Escrito por Fábio Rockenbach

( The Hustler, EUA, 1961 )
Direção de Robert Rossen, com Paul Newman, Jackie Gleason, George C. Scott, Piper Laurie




O que diferencia um vencedor de um perdedor? A coragem de arriscar ou a hora de saber parar? Eddie “Fast” Felson é um perdedor nato: tem tudo para ser o maior dos vencedores, mas não tem personalidade para saber, simplesmente, porque está jogando. É um personagem que surgiu despretensioso, e permanece despretensioso, ainda que seja um dos melhores personagens já surgidos para um ator no cinema. Paul Newman encarou Eddie Felson muito jovem, e quando vestiu a pele do personagem, vestiu uma criação que à primeira vista poderia ser de Brando, Dean, ou qualquer ator do famoso método do Actor’s Studio. Mas nenhum dos citados teria o que Newman esbanja no filme de Robert Rossen: a fome com que devora cada gesto, cada palavra, cada movimento de um notável perdedor. Eddie Felson, jogador de sinuca obcecado em vencer o lendário “Minesotta Fats”, seria um prato cheio para qualquer ator. Nem todos poderiam dar tamanha personalidade à ele sem soarem artificiais. Dos salões de bilhar espalhados pela noite à cama de Sarah Parkland, ele jamais deixa, nem por um minuto, de ser o personagem repleto de conflitos, absolutamente digno de pena e ao mesmo tempo admirável em uma falsa autoconfiança que precisa ser controlada.

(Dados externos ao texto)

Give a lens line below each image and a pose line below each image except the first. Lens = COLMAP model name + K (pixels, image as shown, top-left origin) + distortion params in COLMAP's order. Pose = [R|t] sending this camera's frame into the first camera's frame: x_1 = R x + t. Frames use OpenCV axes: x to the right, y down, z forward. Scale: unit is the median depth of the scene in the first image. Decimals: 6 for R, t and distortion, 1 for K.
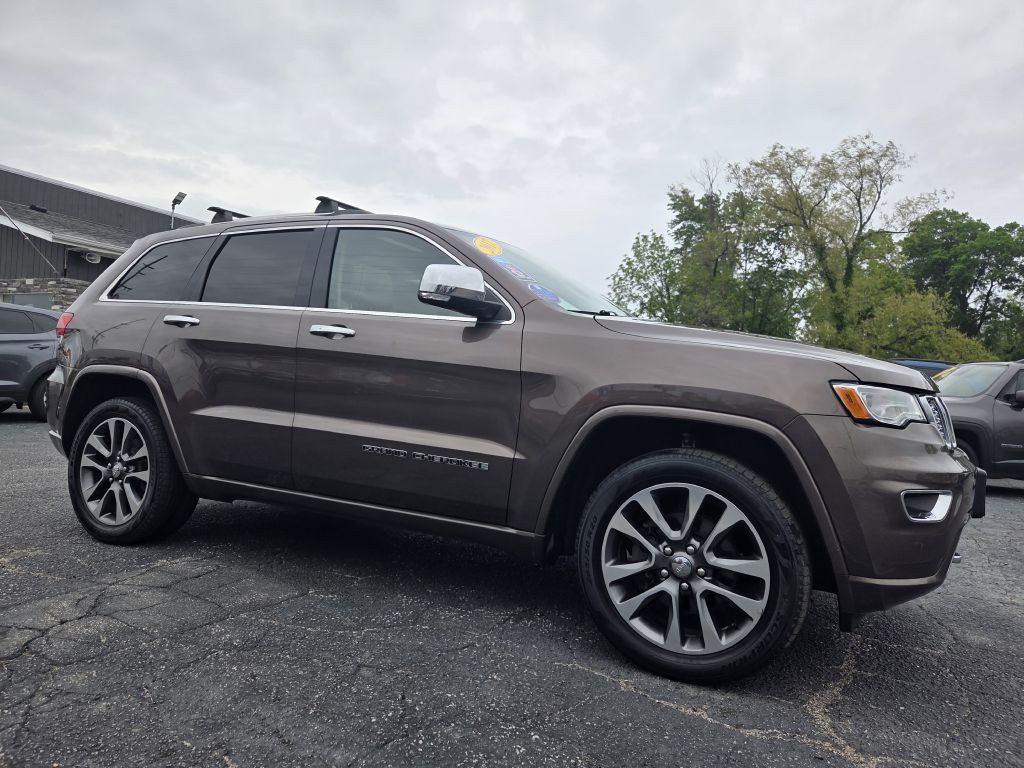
lens RADIAL K [[685.8, 0, 517.0], [0, 685.8, 375.5], [0, 0, 1]] dist [0.067185, -0.047534]
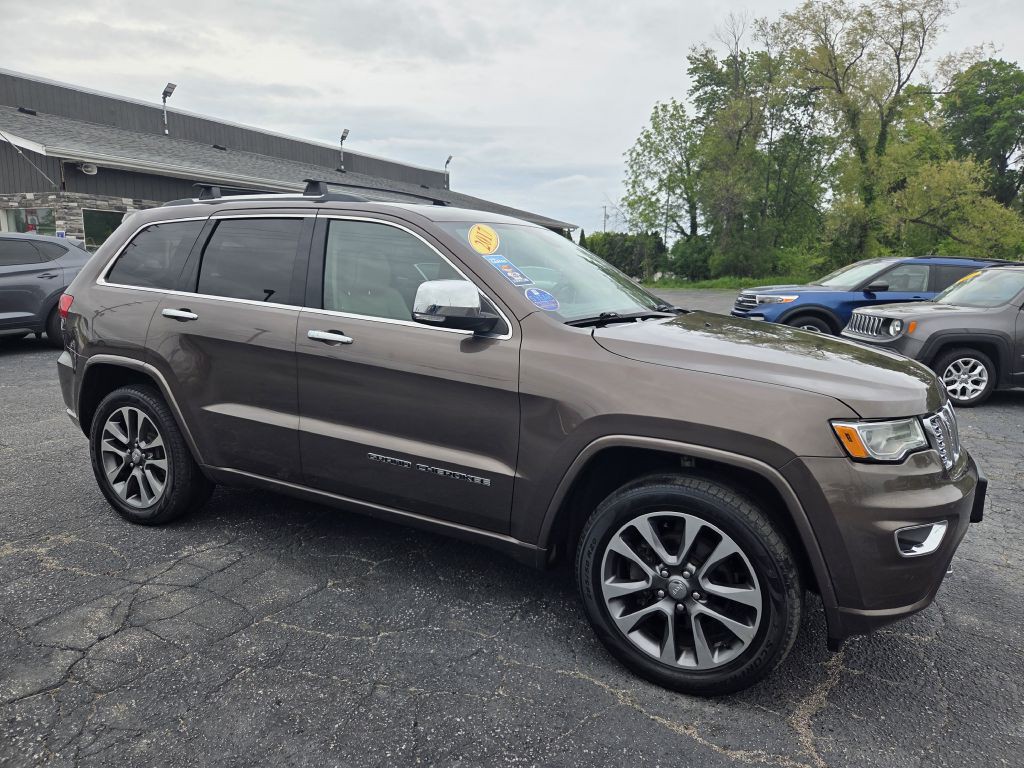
lens RADIAL K [[685.8, 0, 515.3], [0, 685.8, 381.0], [0, 0, 1]] dist [0.067185, -0.047534]
pose [[0.999225, -0.026221, -0.029341, 0.025371], [0.031082, 0.983204, 0.179841, -0.171508], [0.024132, -0.180614, 0.983258, 0.021988]]
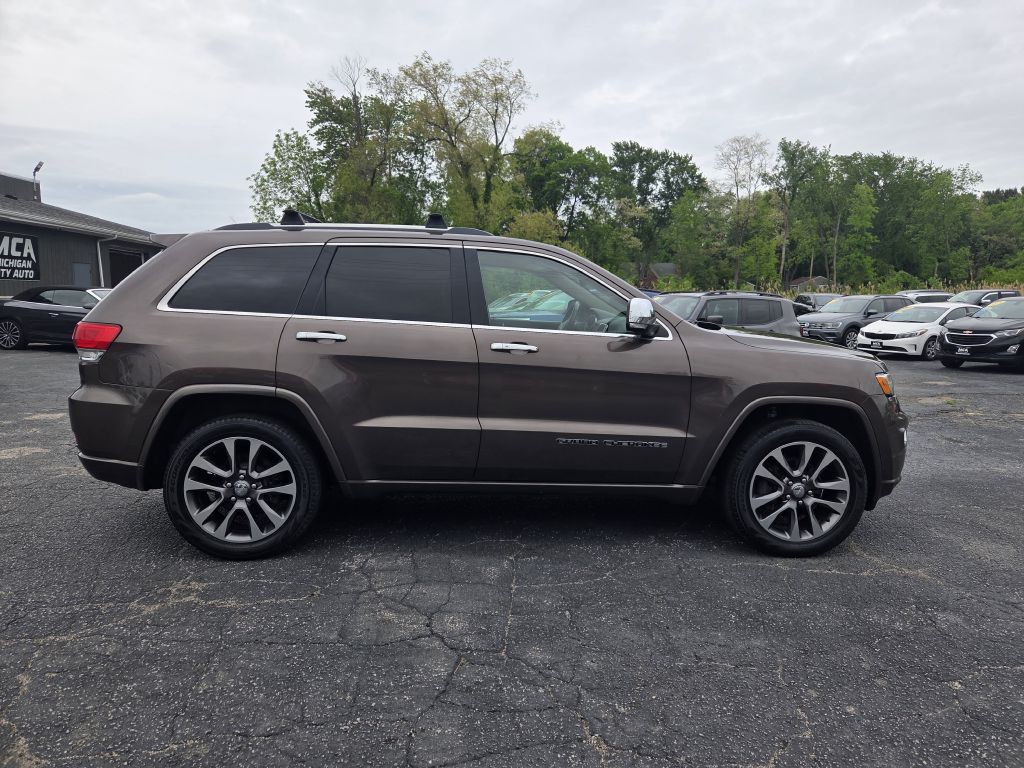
lens RADIAL K [[685.8, 0, 518.4], [0, 685.8, 381.3], [0, 0, 1]] dist [0.067185, -0.047534]
pose [[0.859434, -0.097602, 0.501844, -0.859989], [0.021726, 0.987693, 0.154886, -0.190067], [-0.510785, -0.122211, 0.850977, -0.019932]]
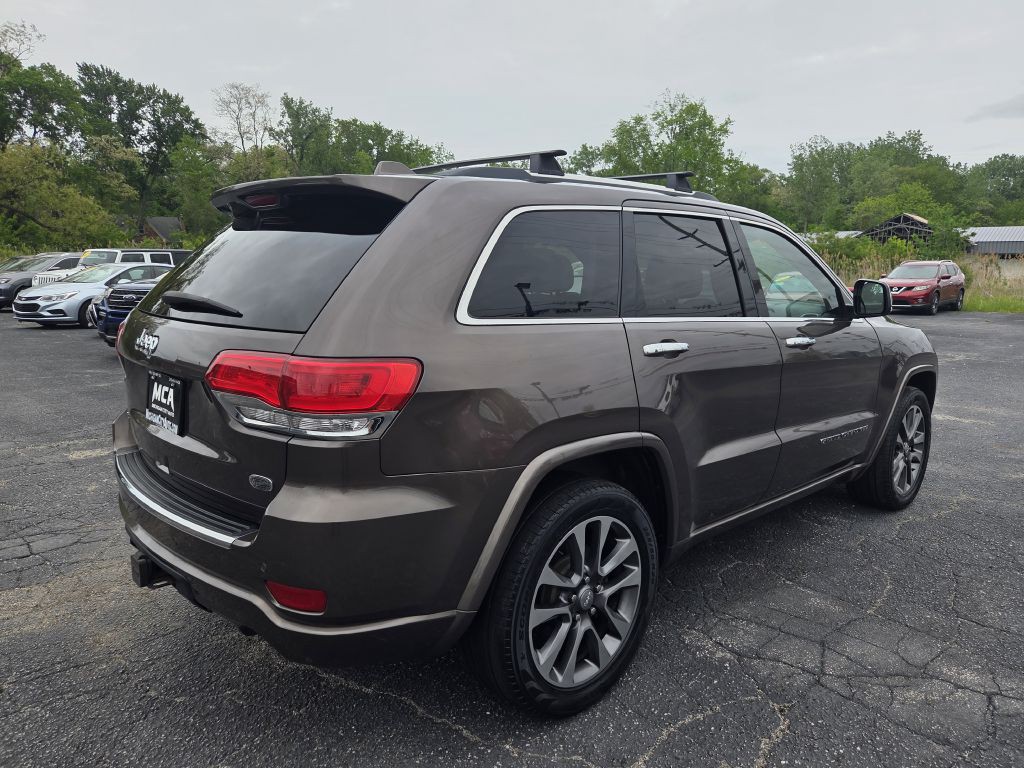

E o que faria de Eddie um vencedor? O dinheiro e a glória, como pensa o jogador Bert Gordon de um também admirável George C. Scott, ou Felson só será um vencedor quando entender, afinal, qual a razão de jogar?Decadência, perversão e falsidade impregnam “Desafio à Corrupção”. É um filme melancólico, mas que esconde por trás da aparente incredulidade e falta de perspectivas a mesma matéria-prima que Martin Scorsese usou para retomar o mesmo personagem 25 anos depois em “A Cor do Dinheiro”. Nada melhor do que assistir um filme logo após o outro para perceber como Scorsese não fez apenas uma continuação: fez praticamente uma refilmagem, com uma reversão de papéis e uma releitura que justificam o primeiro filme. Eddie, o talentoso perdedor, Bert, o sanguessuga, Sarah, a impotente alcoólatra que só pode observar a queda, sendo arrastada junto. “Eles usam máscaras, e sob elas eles são pervertidos, degenerados e aleijados!” diz ela a Eddie, após pedir a ele que nunca mais se humilhe. São as mesmas palavras que ela escreve no vidro do banheiro como recado ao amante. E ainda que em meio ao whisky, ao cigarro, aos salões de bilhar vagabundos e às bebedeiras, o filme de Rossen deixa sempre uma brecha para que seu protagonista aprenda as mesmas lições que ele tentará passar a um jovem que é praticamente sua imagem e semelhança, em outro filme, 25 anos depois.

Felson encontra as respostas para tudo o que buscava no chão de um quarto de hotel. Após isso, tudo se resume a uma frase. “Aposte em mim Bert, eu não posso perder.” Para quem teve que perder muito para saber o que é vitória, não há mais derrotas possíveis.